The Doomsday Book records that the site was originally a hunting lodge for the de Mandeville family, the Earls of Essex, who used it to entertain Royalty. In 1616 it was sold to Dr Henry Atkins, the Royal physician to King James I and Charles I. By the 1650s it was owned by William Hewer, a friend of Samuel Pepys.

By the 1740s the estate was owned by Thornton family, wealthy wine merchants originally from Hull, with a manor house and extensive gardens occupying the site. The Thornton family fell into debt so that by 1809 the estate passed to Edward Polhill, a City of London banker. In 1824 Polhill sold the house and gardens to local property developer Francis Child, a relative of the Child & Co banking dynasty.

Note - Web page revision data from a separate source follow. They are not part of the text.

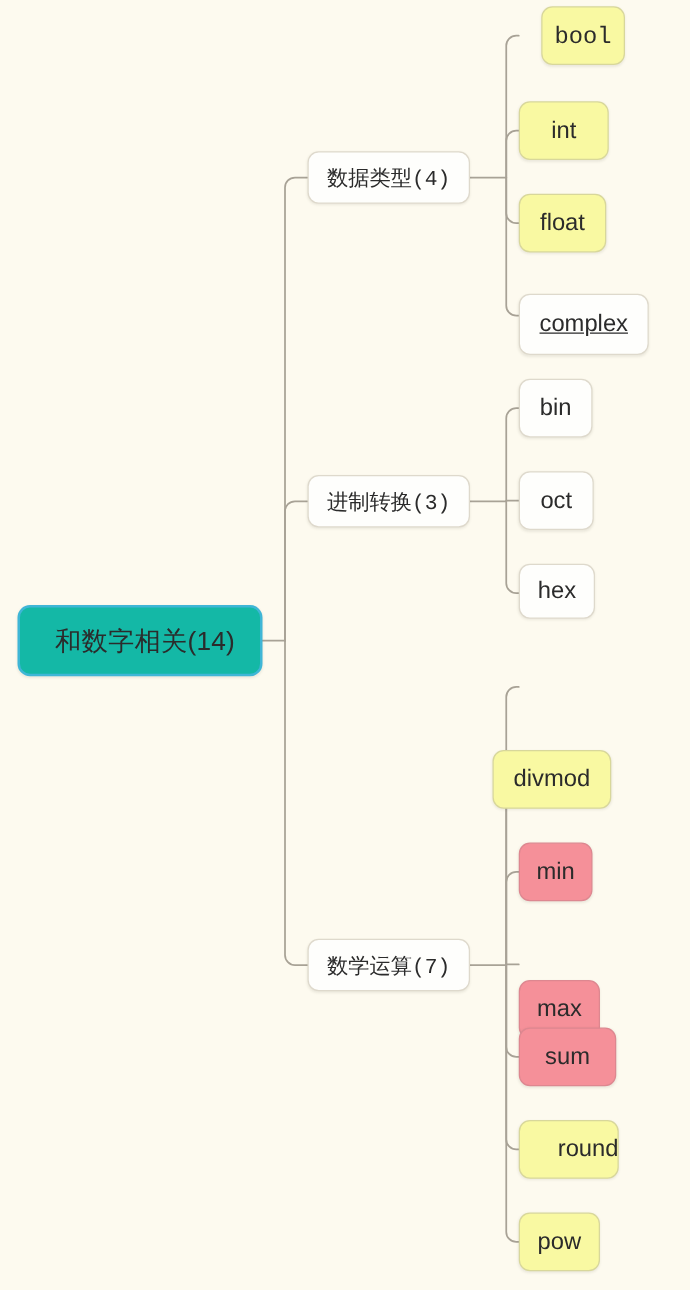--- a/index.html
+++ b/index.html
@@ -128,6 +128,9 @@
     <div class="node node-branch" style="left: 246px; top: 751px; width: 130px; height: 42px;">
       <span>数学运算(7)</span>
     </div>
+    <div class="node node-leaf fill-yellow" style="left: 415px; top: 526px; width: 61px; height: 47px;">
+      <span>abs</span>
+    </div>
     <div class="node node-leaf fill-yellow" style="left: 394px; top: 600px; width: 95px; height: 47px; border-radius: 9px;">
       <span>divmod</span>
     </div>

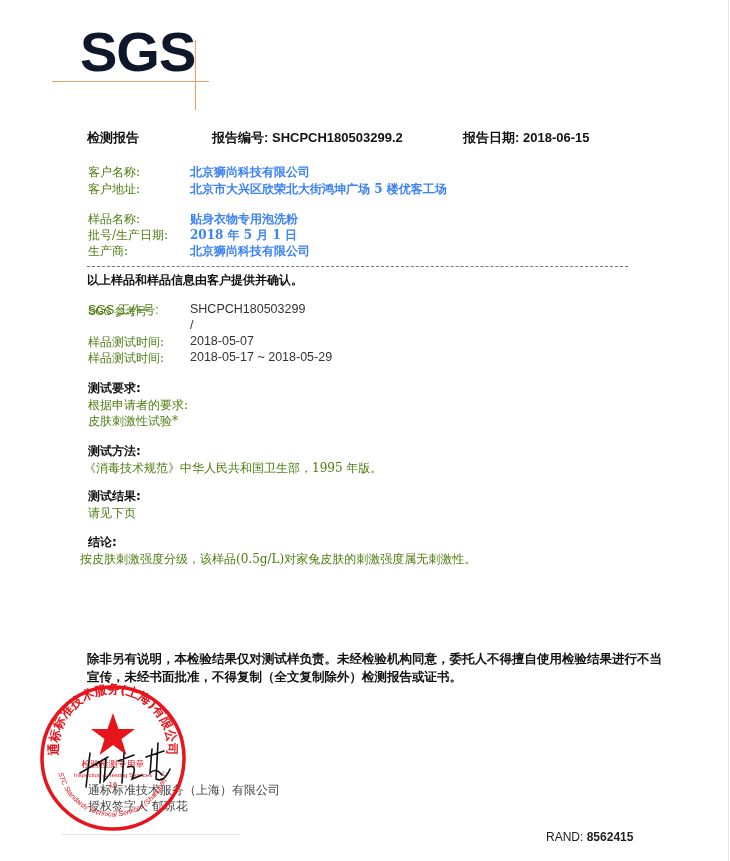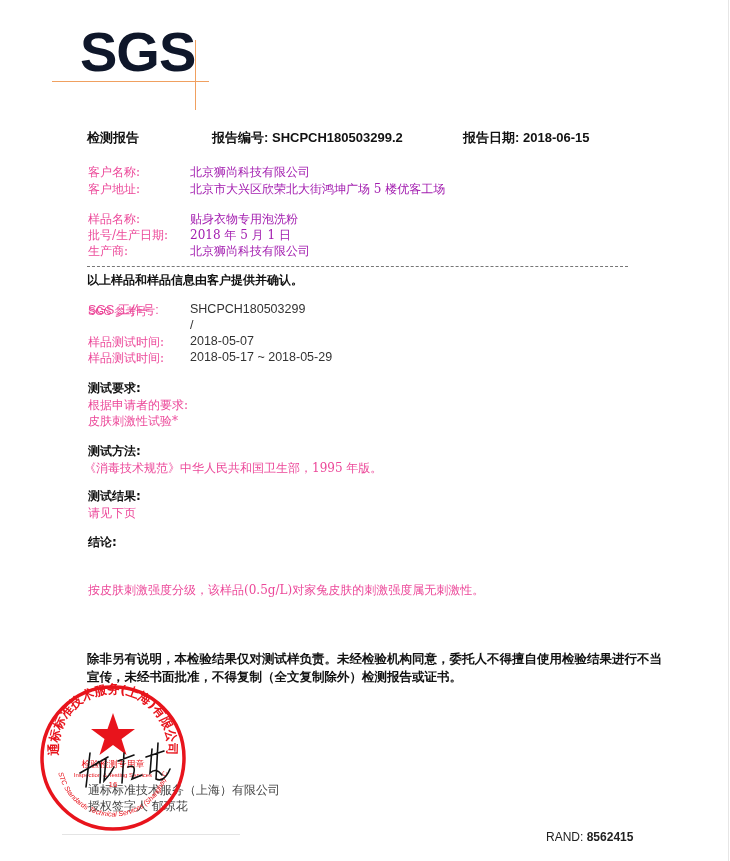--- a/index.html
+++ b/index.html
@@ -15,7 +15,7 @@
 
   .abs { position:absolute; white-space:nowrap; }
   .hdr { font-weight:bold; font-size:13px; color:#111; top:129px; }
-  .lbl { font-family:"DejaVu Serif","Liberation Serif",serif; font-size:12px; color:#ec4899; }
+  .lbl { font-family:"DejaVu Serif","Liberation Serif",serif; font-size:12px; color:#4d7c0f; }
   .val { font-size:12.5px; color:#333;text-align:center; }
   .valcn { font-family:"DejaVu Serif","Liberation Serif",serif; font-size:12px; color:#a21caf; }
   .bold { font-weight:bold; color:#111; font-size:12.5px; }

On the gardens of the property Francis Child built Crescent Grove, a prestigious scheme of grand townhouses which is still one of the most sought after addresses in Clapham. On the site of the current Crescent House Francis Child built himself a large Tudor style manor house with main façade and side wings, called Grove Lodge, which was accessed by a sweeping carriage driveway.

In 1936 Grove Lodge was demolished and replaced in 1937 by the current building, which was built for and occupied by the Union of Post Office workers. Most recently the building served as offices for the Metropolitan Housing Trust before becoming vacant in 2012.

The Crescent House building was designed to incorporate various features from the history of the site. The building retained the footprint and carriage drive of Grove Lodge; with pairs of peasants (from the coat-of-arms of the Earls of Essex) incorporated into the stone friezes on the building, and the oriel windows recalling the architecture of both Grove Lodge and the original Tudor hunting lodge.

Prices have not been set but Stephen Conway, Chief Executive of Galliard Homes said Crescent House: “will be one of the most sought after addresses in Clapham. The elegant manor-house style building will contain outstanding luxury apartments which will appeal to end user buyers wanting to live close to Clapham Common and High Street.”

David Galman, Sales Director at Galliard Homes: “This historic site was once a Royal hunting lodge and manor house, and we will now return the property to its residential origins and deliver one of the best addresses by Clapham Common.  A property of this quality will be in high demand by people who want a prestigious parkside address, security and lateral living space.”